黄一白视线扫过,下一秒转过脸去,表情有些不自然,半分钟后,整个脖子都红起来。
与此同时,江家三人顺利登上去往哈尔滨的火车。
这两个多月胡四七没有一晚睡好过,也许是太累了,也许是药效太大的作用,她一觉到天亮。醒来时周围陌生环境让她有一瞬间的迷糊,下一秒猛地翻身起来。
楼梯间带着初冬清晨特有的寒冷,风从门口吹进来,她一个激灵,瞬间清醒,环顾四周,还哪里有黄一白的身影。
“可恶!”胡四七气急败坏,急忙化成人形往江家跑去。
昨晚三人走的急,门都没有关紧,她开门进去,已经是人去楼空,她的神龛倒在客厅的电视柜旁。
“别找了,人不在了。”
身后响起黄一白的声音,胡四七转身,气势汹汹的冲过去,垫着脚揪住他的衣襟:“你们黄家什么时候变成这样了?只是江联一个人的错,为什么不能放过另外两个人。”
黄一白脸上表情未变,眼神冰冷:“你要搞清楚,他们是连夜逃到关里去了。”
“你以为你还是她家的保家仙,别傻了,他们根本就不信你能保住他们。这两个多月你日夜守着难道没发现,他们一直在搬家,为昨晚离开做准备。”
胡四七紧紧咬着嘴唇,尽管不想承认,可黄一白说的,就是事实。她松开手,越过他出去。
黄一白转身:“以你现在的情况,根本无法追踪他们吧?就算你找得到,能阻止的了吗?你输了。”

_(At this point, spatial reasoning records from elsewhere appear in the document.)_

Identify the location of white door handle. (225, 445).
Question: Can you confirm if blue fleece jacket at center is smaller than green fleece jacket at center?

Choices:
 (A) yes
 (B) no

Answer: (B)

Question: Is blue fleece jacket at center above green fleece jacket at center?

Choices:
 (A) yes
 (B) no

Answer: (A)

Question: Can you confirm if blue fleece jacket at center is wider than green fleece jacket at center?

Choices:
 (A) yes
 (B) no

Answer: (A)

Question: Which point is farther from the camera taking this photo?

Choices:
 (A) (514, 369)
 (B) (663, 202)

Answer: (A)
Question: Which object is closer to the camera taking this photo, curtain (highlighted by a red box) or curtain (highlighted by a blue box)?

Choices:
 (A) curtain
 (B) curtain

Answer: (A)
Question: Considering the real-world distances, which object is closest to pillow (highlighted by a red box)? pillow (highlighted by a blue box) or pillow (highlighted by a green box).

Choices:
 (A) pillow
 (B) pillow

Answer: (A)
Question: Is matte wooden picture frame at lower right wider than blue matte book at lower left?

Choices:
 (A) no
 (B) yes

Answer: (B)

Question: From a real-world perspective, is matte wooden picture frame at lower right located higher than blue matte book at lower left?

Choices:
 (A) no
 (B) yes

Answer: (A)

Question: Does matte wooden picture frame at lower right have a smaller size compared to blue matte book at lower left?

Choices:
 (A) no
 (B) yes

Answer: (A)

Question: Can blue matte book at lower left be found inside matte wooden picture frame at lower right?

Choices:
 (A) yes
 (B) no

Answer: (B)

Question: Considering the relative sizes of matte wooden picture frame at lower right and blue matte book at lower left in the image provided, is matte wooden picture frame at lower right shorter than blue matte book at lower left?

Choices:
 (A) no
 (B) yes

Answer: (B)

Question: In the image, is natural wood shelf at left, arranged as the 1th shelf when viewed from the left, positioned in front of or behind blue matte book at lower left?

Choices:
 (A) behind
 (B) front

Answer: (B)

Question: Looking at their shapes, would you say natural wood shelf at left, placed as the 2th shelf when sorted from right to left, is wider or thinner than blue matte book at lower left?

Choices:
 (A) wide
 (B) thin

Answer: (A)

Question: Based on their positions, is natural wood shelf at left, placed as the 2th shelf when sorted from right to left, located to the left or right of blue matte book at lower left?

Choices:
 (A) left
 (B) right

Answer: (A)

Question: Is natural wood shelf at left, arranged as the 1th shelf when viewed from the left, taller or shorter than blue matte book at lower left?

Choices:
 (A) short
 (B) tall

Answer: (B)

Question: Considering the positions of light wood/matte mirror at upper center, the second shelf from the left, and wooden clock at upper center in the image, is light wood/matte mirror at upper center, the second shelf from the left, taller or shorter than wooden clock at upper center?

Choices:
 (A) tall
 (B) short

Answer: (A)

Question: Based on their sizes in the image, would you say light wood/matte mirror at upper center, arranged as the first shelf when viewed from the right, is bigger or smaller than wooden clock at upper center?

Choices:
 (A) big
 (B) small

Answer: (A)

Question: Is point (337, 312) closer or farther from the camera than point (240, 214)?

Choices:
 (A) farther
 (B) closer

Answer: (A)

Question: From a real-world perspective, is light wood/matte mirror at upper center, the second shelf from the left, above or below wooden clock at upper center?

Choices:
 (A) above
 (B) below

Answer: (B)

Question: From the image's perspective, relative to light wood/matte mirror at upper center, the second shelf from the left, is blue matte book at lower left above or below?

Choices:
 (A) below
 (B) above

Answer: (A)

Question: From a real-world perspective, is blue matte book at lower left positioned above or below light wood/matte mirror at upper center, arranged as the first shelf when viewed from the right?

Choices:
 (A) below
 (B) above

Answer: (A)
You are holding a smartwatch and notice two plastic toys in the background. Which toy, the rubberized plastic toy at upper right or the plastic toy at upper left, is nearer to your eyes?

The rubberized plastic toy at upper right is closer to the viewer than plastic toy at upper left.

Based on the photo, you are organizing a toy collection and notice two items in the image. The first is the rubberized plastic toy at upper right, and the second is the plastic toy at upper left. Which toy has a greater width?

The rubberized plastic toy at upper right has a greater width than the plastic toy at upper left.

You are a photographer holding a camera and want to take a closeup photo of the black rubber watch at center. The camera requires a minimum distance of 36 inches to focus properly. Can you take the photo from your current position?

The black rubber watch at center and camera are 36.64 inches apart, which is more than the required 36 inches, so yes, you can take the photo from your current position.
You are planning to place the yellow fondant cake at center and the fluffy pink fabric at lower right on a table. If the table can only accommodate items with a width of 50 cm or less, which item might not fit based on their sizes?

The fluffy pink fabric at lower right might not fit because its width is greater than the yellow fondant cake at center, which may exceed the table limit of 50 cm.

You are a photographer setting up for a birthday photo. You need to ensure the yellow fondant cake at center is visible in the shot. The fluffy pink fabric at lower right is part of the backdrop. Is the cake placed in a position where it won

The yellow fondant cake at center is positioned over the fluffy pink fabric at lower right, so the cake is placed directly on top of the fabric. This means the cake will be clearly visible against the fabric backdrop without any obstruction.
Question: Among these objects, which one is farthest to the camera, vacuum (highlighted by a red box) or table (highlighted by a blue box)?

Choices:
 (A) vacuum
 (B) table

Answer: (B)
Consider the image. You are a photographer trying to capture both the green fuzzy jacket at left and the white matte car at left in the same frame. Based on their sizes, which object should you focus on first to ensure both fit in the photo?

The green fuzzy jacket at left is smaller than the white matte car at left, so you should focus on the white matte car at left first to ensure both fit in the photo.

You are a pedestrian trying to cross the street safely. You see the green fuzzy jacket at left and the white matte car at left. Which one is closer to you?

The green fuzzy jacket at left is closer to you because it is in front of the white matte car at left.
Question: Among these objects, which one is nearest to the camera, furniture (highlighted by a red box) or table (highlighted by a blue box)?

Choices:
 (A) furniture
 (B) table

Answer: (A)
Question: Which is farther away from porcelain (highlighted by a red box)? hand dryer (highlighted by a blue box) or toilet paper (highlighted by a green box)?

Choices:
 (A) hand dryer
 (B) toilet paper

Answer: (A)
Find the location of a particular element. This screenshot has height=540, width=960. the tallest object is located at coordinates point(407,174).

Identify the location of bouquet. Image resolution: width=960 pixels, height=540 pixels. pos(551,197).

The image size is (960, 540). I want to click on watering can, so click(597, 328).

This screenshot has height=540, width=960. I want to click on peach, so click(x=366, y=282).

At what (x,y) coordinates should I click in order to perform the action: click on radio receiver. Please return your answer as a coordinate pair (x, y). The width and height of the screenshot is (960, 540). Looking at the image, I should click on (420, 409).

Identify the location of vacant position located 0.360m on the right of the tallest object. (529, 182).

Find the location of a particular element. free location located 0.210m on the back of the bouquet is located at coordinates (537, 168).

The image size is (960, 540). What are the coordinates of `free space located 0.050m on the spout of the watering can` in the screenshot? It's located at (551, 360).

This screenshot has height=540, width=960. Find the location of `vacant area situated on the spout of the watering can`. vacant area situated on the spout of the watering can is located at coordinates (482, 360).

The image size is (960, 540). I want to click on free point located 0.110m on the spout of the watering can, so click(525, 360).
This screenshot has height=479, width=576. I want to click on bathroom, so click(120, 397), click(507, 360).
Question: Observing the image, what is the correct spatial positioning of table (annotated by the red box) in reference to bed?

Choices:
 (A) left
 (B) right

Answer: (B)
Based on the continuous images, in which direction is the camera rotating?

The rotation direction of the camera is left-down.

胡四七被他气得双眼通红,又死命忍着,不肯承认,转过转角消失了。
黄一白看人走了,脸上冰冷的表情缓和,低下头看到衣服上沾着几根狐狸毛。他伸手掸了掸,整理好被压出褶皱的西装。
此时,江家三人乘坐的火车停站在哈尔滨西站,三人收拾东西下车,准备换乘高铁。老太太年纪大,年轻时没少见这类事情,自然之道东北这地不宜久留。原本想在出事的第二天就离开,但祖上都是同江人,想走也不是一时半刻走的了的。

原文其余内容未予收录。